Das Land Berlin hatte das Team um Chris Dercon explizit dazu eingeladen, ein völlig neuartiges programmatisches Konzept für ein zeitgenössisches Theater zu entwickeln, erläutert Marietta Piekenbrock im Dlf.
"Die Politik hat die Wahl, auf Kontinuität oder Veränderung zu setzen", sagt Piekenbrock, "die Berliner Politik hat sich für Veränderung entschieden. Und das bedeutet eben auch einen Wechsel an Ästhetiken, im Publikum, eine Irritation in der Presse."
Einladung ins Jenseitige
Besagte Irritation führt die Programmdirektorin der Volksbühne darauf zurück, dass die geladenen Künstler ihre Zuschauer "ins Jenseitige" einladen: jenseits des Verstandes, des Hörbaren, des Sehbaren. Als sinnliche, sensitive Abende beschreibt Piekenbrock die Programme der Dercon-Intendanz.
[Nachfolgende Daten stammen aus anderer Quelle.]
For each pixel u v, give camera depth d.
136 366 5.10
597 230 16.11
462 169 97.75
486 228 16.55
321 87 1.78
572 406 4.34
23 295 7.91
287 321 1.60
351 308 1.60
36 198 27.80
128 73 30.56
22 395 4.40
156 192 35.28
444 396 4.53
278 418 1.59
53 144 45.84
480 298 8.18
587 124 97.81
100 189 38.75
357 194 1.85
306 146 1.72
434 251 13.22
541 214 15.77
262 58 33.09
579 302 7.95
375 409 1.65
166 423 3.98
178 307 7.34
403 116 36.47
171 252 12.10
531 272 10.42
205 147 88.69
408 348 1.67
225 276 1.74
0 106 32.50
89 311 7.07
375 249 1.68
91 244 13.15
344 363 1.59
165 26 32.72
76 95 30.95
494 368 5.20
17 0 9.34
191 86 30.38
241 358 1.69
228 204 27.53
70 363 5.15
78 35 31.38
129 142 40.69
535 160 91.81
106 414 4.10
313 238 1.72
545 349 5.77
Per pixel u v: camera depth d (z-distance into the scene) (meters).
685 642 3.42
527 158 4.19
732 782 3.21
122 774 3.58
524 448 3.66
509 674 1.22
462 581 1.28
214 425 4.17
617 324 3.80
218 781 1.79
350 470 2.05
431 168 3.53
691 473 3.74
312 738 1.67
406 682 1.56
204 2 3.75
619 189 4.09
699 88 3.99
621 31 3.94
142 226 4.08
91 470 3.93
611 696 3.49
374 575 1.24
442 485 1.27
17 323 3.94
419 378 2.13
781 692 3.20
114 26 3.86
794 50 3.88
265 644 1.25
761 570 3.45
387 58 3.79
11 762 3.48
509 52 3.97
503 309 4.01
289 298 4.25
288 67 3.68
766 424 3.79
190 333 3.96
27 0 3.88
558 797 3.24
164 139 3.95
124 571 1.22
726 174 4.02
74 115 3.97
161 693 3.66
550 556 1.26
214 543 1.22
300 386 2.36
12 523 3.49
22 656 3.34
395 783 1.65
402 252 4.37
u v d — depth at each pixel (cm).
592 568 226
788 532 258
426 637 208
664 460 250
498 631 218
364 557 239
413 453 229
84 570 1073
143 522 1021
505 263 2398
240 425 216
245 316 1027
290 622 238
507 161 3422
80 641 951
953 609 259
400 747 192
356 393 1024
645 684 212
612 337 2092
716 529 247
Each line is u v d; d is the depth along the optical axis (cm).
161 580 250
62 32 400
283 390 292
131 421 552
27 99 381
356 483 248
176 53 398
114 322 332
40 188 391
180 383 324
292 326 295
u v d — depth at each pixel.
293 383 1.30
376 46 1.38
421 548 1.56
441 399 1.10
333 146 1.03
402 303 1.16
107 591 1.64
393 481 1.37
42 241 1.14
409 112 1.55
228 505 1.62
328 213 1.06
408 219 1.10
Ihrer Meinung nach gelingt es durchaus, diese Anliegen über die Rampe zu bringen. "Susanne Kennedy wird bei uns im Haus sehr gefeiert. Die Vorstellungen sind ausverkauft", so Piekenbrock. Sie beobachte, dass sich die Zuschauer von der Kontroverse nach der Premiere emanzipierten und den Abend für sich entdeckten.
Laboratorium für Experimente
Marietta Piekenbrock versteht die Volksbühne in Berlin als ein Laboratorium, das sich für Künstler öffnet, die einen Raum brauchen, um ihre neuartigen Experimente durchzuführen. Und sie findet es nicht richtig, in laufende Theaterarbeiten einzugreifen.
Für sie ist Theater kein Kriegsschauplatz, in dem Regisseure vor einer Premiere entmündigt werden: "Man muss sich mal vorstellen, was uns alles verloren gegangen wäre auf der Welt. Wir hätten kein 'Sacre du Printemps', keine 'Kahle Sängerin' und keinen 'Murx den Europäer'".